TEXT —
Start of Block
Aisin-Gioro Mianqin (; 1768 – 1820) was Qing dynasty imperial prince and Qianlong Emperor's grandson.

Life 
Mianqin was born as the eldest son of Yongxing and his primary consort, lady Fuca, niece of Empress Xiaoxianchun (daughter of empress' youngest brother, Fuheng). 

Initially Mianqin held a title of lesser bulwark duke.  In 1796, his second son Yilun, was adopted into Prince Lü peerage due to childlessness of Yongcheng's son, Mianhui. In 1802, he was promoted to beile.  He became an only heir apparent of the Prince Cheng peerage, because his brothers Miansi and Mianyi were adopted by childless imperial princes, such as Yongzhang or Yongji.  His mother died in November 1813.

Mianqin was posthumously granted a title of Prince Cheng of the Second Rank in 1820. He was succeeded by his eldest son, Yishou.

Family 

 Primary consort, of the Wumi clan (嫡福晋 乌密氏)
 Prince Cheng of the Second Rank Yishou (成郡王 奕绶), first son
Seventh son
 Secondary consort, of the Zhaojia clan (侧福晋 赵佳氏)
 Third son
 Yiwei (1794-1797)
End of Block
RECORDS SHOWN —
Start of Block
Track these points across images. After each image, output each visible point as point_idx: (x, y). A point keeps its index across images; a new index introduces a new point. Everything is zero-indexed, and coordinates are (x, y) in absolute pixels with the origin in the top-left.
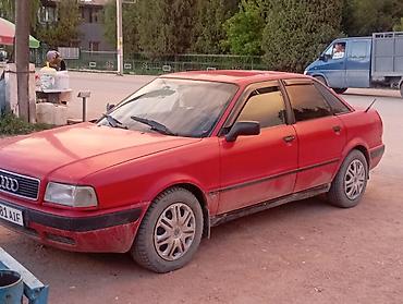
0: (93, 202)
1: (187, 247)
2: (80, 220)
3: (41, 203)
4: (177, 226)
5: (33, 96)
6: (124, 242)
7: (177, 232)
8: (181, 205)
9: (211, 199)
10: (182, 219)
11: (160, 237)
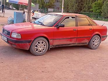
0: (20, 37)
1: (43, 51)
2: (17, 41)
3: (11, 37)
4: (41, 46)
5: (31, 18)
6: (27, 47)
7: (41, 47)
8: (42, 41)
9: (51, 41)
10: (42, 44)
11: (36, 48)
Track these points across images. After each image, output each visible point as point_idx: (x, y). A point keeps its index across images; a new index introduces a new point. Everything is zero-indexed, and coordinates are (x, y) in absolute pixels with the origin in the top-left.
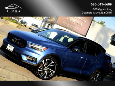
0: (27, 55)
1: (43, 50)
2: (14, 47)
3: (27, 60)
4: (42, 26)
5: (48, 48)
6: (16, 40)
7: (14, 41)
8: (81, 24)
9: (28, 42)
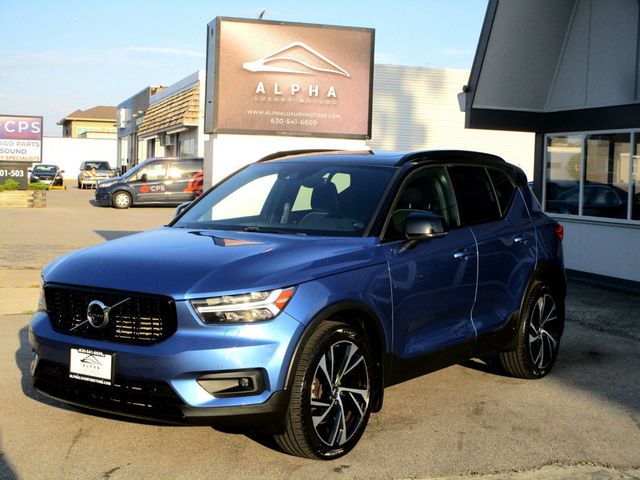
0: (199, 375)
1: (275, 310)
2: (108, 358)
3: (211, 398)
4: (125, 155)
5: (296, 285)
6: (101, 311)
7: (99, 321)
8: (332, 92)
9: (176, 297)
End of Block
PROBLEM 1 —
Set down everything in the Mianqin article from "Aisin-Gioro Mianqin (;" down to "clan (嫡福晋 乌密氏)", word for word.
PROBLEM 2 —
Extract everything in the rows from their very first line down to and including the line containing "11: (36, 48)", and repeat it exactly. Leave the pictures out.

EXERCISE RESPONSE 1 —
Aisin-Gioro Mianqin (; 1768 – 1820) was Qing dynasty imperial prince and Qianlong Emperor's grandson.

Life 
Mianqin was born as the eldest son of Yongxing and his primary consort, lady Fuca, niece of Empress Xiaoxianchun (daughter of empress' youngest brother, Fuheng). 

Initially Mianqin held a title of lesser bulwark duke.  In 1796, his second son Yilun, was adopted into Prince Lü peerage due to childlessness of Yongcheng's son, Mianhui. In 1802, he was promoted to beile.  He became an only heir apparent of the Prince Cheng peerage, because his brothers Miansi and Mianyi were adopted by childless imperial princes, such as Yongzhang or Yongji.  His mother died in November 1813.

Mianqin was posthumously granted a title of Prince Cheng of the Second Rank in 1820. He was succeeded by his eldest son, Yishou.

Family 

 Primary consort, of the Wumi clan (嫡福晋 乌密氏)

EXERCISE RESPONSE 2 —
Track these points across images. After each image, output each visible point as point_idx: (x, y). A point keeps its index across images; a new index introduces a new point. Everything is zero-indexed, and coordinates are (x, y) in absolute pixels with the origin in the top-left.
0: (93, 202)
1: (187, 247)
2: (80, 220)
3: (41, 203)
4: (177, 226)
5: (33, 96)
6: (124, 242)
7: (177, 232)
8: (181, 205)
9: (211, 199)
10: (182, 219)
11: (160, 237)
0: (20, 37)
1: (43, 51)
2: (17, 41)
3: (11, 37)
4: (41, 46)
5: (31, 18)
6: (27, 47)
7: (41, 47)
8: (42, 41)
9: (51, 41)
10: (42, 44)
11: (36, 48)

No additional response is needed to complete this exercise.